- [GOAL OF THE EXERCISE] Copy the passage on reading back from GPU memory from "So what I’m" to "So what happens?", swapping "every frame" for "once per second".

- [EXCERPTED PASSAGE]
Obviously the two different behaviors are vastly different. It also brings up the topic of what to do if the command ship decides to retreat when damaged, does the formation follow? what if it’s just 1 damaged frigate… I’#m guessing they leave the formation at this point. In my mind, the reason behind formations is to keep ships trogether in the sense that they should be able to cover each other in terms of support, and shooting down incoming missiles etc. With that in mind, I reckon it would make sense to always elect the biggest ship as the commander, where viable.  Theoretically you could have a super-slow ship with the entire fleet locked into formation with it, effectively preventing anyone from moving.

What do you think? do I ignore angles and stick to world space, or pivot? and will the system of commander elections work ok? For reference, this is how fighter squadrons already work in GSB 1.

 

Reading back from GPU memory in directx9

Yeah you read that right, I’m reading back from the card. yes, I feel kinda dirty. What am I talking about? (skip this is you are gfx coders…)

***generally speaking games create ‘textures’ in memory on the graphics card, so the data is actually stored there. We write data *to* the card, and then we forget about it. We tell the card to draw chunks of that data to the screen, and it does so. What you never do, is read back *from* that same data. In other words, you draw stuff to the screen, but have no way of actually looking *at* the screen from back where you generally are in CPU / RAM land. The reason for this is everyone understands this to be slow, and there are very few reasons to do it***

I have some technique, the details of which I won’t bore you with, which requires me to draw the scene in a certain way, then blur that scene, and then check the color value of specific pixels. I cannot find any way to do this without reading back from the video card. I should say this is for Gratuitous Space Battles 2.

Theoretically, I could maintain an system-memory only version of the scene, render to it there, blur it, and read from it without ever touching the card GPU or card RAM. This would mean no sneaky using that video card bus to do any data transfer. The problem is, I suspect this would be slower. The GPU is good at blurring, and rendering, and in fact, all of the data I draw to the scene is in gfx loaded in the cards RAM. Make no bones about it, I have to compose this scene on the card, in card RAM. And if I want to access specific pixel colors, I need to get that data back.

So what I’m doing now is a call to GetRenderTargetData to grab the data and stick it into a system memory texture I created earlier specifically for this purpose. BTW did I mention I have to do this every frame? Once there I call LockRect() on the whole texture, and then quickly zip through my list of points, then UnLock() as soon as I can. So what happens?

- [DATA EXTRACT]
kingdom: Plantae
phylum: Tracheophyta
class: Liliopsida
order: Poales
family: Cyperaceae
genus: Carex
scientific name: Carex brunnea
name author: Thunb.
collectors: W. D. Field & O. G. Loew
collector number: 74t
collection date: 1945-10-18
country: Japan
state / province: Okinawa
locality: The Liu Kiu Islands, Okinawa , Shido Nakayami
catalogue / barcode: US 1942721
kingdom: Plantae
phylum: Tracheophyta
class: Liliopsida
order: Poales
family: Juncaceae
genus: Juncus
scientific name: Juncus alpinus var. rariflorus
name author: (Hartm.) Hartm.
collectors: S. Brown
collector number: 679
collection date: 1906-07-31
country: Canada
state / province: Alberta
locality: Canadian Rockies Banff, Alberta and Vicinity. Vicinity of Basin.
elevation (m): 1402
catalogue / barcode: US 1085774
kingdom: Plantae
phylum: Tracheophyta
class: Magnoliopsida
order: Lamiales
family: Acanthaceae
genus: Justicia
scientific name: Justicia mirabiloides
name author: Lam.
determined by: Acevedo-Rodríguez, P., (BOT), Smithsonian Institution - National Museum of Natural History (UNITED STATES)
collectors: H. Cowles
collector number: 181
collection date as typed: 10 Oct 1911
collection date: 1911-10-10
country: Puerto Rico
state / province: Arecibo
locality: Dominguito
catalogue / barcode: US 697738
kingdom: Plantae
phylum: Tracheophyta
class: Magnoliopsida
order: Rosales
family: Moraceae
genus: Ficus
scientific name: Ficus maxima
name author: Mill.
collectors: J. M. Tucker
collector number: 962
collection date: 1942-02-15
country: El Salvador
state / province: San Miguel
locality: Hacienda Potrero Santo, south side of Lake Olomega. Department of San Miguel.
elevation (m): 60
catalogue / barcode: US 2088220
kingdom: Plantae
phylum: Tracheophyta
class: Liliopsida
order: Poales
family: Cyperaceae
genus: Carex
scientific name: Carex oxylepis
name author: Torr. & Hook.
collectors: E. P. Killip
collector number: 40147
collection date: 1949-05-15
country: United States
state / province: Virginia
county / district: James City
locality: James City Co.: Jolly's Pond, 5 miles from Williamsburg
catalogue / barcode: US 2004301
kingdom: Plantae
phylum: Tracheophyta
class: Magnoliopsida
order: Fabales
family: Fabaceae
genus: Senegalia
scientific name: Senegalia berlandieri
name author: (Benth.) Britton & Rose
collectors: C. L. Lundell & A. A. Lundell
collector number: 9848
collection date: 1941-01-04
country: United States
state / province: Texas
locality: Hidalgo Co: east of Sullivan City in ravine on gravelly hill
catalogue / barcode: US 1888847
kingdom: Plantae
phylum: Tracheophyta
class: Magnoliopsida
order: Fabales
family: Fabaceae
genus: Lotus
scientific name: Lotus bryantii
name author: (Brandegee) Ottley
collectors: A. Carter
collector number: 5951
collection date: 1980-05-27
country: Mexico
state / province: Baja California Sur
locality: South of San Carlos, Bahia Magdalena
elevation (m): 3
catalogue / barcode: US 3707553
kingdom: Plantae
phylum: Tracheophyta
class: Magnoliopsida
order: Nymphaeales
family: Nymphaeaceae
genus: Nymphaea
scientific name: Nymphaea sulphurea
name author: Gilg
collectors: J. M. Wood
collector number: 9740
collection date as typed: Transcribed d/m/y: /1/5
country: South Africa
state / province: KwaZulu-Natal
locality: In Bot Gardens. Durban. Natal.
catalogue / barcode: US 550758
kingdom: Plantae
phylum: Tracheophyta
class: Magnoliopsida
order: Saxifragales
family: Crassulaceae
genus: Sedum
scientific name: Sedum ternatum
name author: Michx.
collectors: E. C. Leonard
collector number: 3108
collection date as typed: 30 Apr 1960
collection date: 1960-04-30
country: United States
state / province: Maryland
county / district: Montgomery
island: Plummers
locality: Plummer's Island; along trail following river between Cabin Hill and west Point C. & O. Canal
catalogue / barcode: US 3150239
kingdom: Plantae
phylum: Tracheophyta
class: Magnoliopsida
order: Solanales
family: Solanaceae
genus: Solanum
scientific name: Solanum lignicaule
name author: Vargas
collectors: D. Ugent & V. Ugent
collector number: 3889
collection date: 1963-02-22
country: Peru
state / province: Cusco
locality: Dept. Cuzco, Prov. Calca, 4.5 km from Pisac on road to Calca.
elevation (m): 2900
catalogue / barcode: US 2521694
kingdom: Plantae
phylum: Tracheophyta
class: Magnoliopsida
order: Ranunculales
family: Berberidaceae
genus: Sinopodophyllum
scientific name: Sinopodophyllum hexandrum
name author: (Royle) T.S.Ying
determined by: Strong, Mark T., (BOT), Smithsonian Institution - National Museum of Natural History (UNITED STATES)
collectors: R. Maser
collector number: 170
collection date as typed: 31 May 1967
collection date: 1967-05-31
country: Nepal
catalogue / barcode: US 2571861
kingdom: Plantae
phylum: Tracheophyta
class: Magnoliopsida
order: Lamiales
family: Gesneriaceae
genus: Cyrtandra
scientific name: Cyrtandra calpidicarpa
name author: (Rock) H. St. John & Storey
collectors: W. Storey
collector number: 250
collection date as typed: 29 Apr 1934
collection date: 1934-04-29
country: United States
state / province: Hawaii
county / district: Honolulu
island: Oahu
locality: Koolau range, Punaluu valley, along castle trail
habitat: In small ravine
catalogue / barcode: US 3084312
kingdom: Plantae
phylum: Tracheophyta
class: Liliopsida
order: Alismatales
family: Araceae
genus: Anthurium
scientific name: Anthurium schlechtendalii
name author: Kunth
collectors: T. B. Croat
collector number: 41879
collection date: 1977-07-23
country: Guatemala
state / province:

- [EXERCISE OUTPUT]
So what I’m doing now is a call to GetRenderTargetData to grab the data and stick it into a system memory texture I created earlier specifically for this purpose. BTW did I mention I have to do this once per second? Once there I call LockRect() on the whole texture, and then quickly zip through my list of points, then UnLock() as soon as I can. So what happens?